Une chose est certaine : on ne peut plus tolérer le statu quo. On ne peut plus tolérer les prises de positions publiques de différentes plateformes, qui demandent davantage de régulation, sans rien faire. D'autant plus que ce texte propose une sanction assez dissuasive : une amende à 4% du chiffre d’affaires mondial. Je ne peux que les encourager à se conformer à ces règles. Le Conseil supérieur de l'Audiovisuel (CSA) sera en tout cas chargé d'y veiller.

Nous proposons également de créer un Observatoire de la haine en ligne. Je pense que c’est important, car, dans les travaux que j’ai menés, on s’est beaucoup appuyé sur les informations fournies par les plateformes.

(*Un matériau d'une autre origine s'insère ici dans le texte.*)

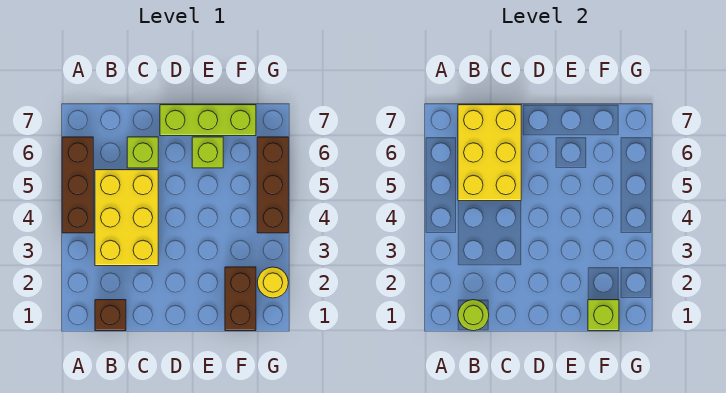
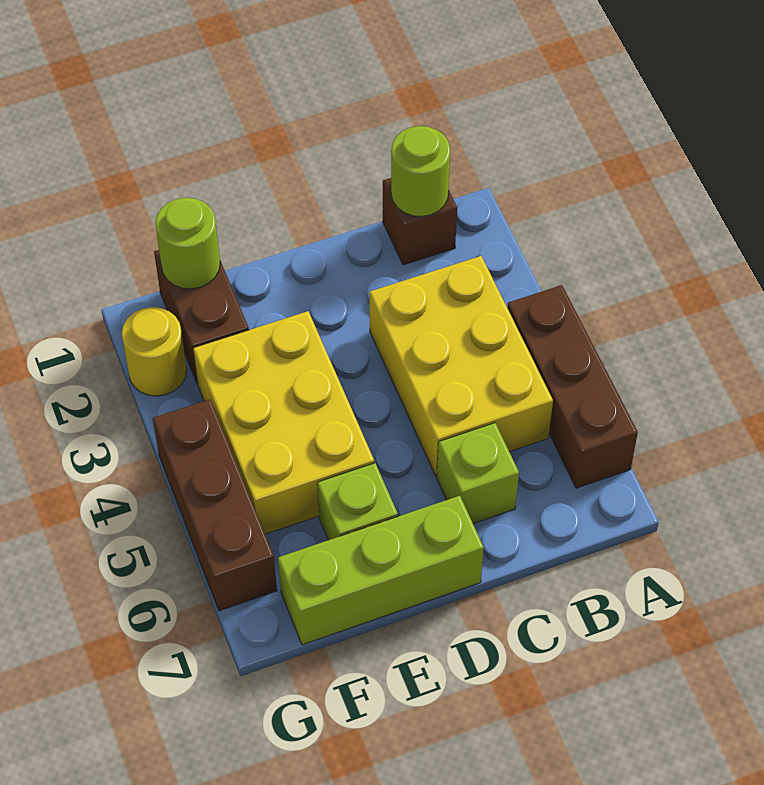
yellow brick B5:C7 level 2 -> yellow brick E3:F5 level 1
lime brick F1 level 2 -> lime round brick F1 level 2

Mais il nous faut travailler ensemble : plateformes, chercheurs, associations, victimes pour pouvoir mieux qualifier et quantifier ces phénomènes.

Vous souhaitez créer un parquet spécialisé pour punir les auteurs de contenus haineux. Mais, la justice française, déjà surchargée, en a-t-elle les moyens ?

D’abord, la volonté politique, elle est là, elle est ferme. Ensuite, on est, malheureusement, dans l'une des rares matières dans laquelle il n’y a pas d’encombrement judiciaire. Il y a très peu de plaintes, très peu d’enquêtes, très peu de jugements.

L’objectif est de concentrer des enquêteurs et des juges spécialisés qui connaissent aussi bien la législation en matière de liberté d'expression, en particulier l'application de la loi de 1981 sur la liberté de la presse, qu'ils maîtrisent les réseaux sociaux. 

Que répondez-vous à ceux qui considèrent ces mesures comme une limitation de la liberté d’expression ?

La liberté d’expression n’est ni absolue, ni infinie : elle a un cadre, définie par la loi de 1981. On pourra donc toujours critiquer quelqu’un pour ses opinions, mais on ne peut plus critiquer quelqu’un pour ce qu’il est dans sa chair, laisser passer des injures, des incitations à la haine, des discriminations de race, de religion, de sexe, d'orientation sexuelle, de handicap, d'identité de genre. On touche ici à la dignité humaine. 

Ce que je constate aujourd’hui, là où je sens qu’il y a une vraie atteinte à la liberté d’expression, c’est quand j’entends des personnes dire qu’elles quittent les réseaux sociaux car elles ne supportent plus la haine qu’elles voient dessus, ou des personnes qui hésitent avant de publier leurs opinions, leurs idées, par peur de se faire insulter en contrepartie. 

Par ailleurs, avec cette mise en conformité des plateformes, la censure est autant sujet à sanctions que le retrait insuffisant de contenus haineux. 

Quel est votre rapport aux réseaux sociaux ?

Personnellement, je suis très connectée. J’ai créé mon compte Facebook en 2005, avant même qu’il n’arrive en France. Je suis d’ailleurs présente sur tous les réseaux sociaux, et je ne compte pas en partir. Les trolls seront prévenus. Car, au moment où on se parle, je sais que je suis en train de me faire insulter. Des messages comme «sale négresse», j'en ai reçu un hier.

C'est pour cette raison que je m’inscris toujours en faux de toutes les personnes qui assurent qu’Internet n'est pas la vraie vie. Je sais que ces messages haineux, on les reçoit comme une claque sur le visage. Derrière un troll, il y a une personne, quoi qu’il en soit. 

C’est un enjeu de santé publique dont on traite ici. Ce n’est pas la marotte d’une politicienne. C’est le travail d’une députée qui est très exposée aux contenus haineux, qui voit à quel point ça peut générer de la souffrance et qui souhaite que des mesures efficaces soient mises en œuvre.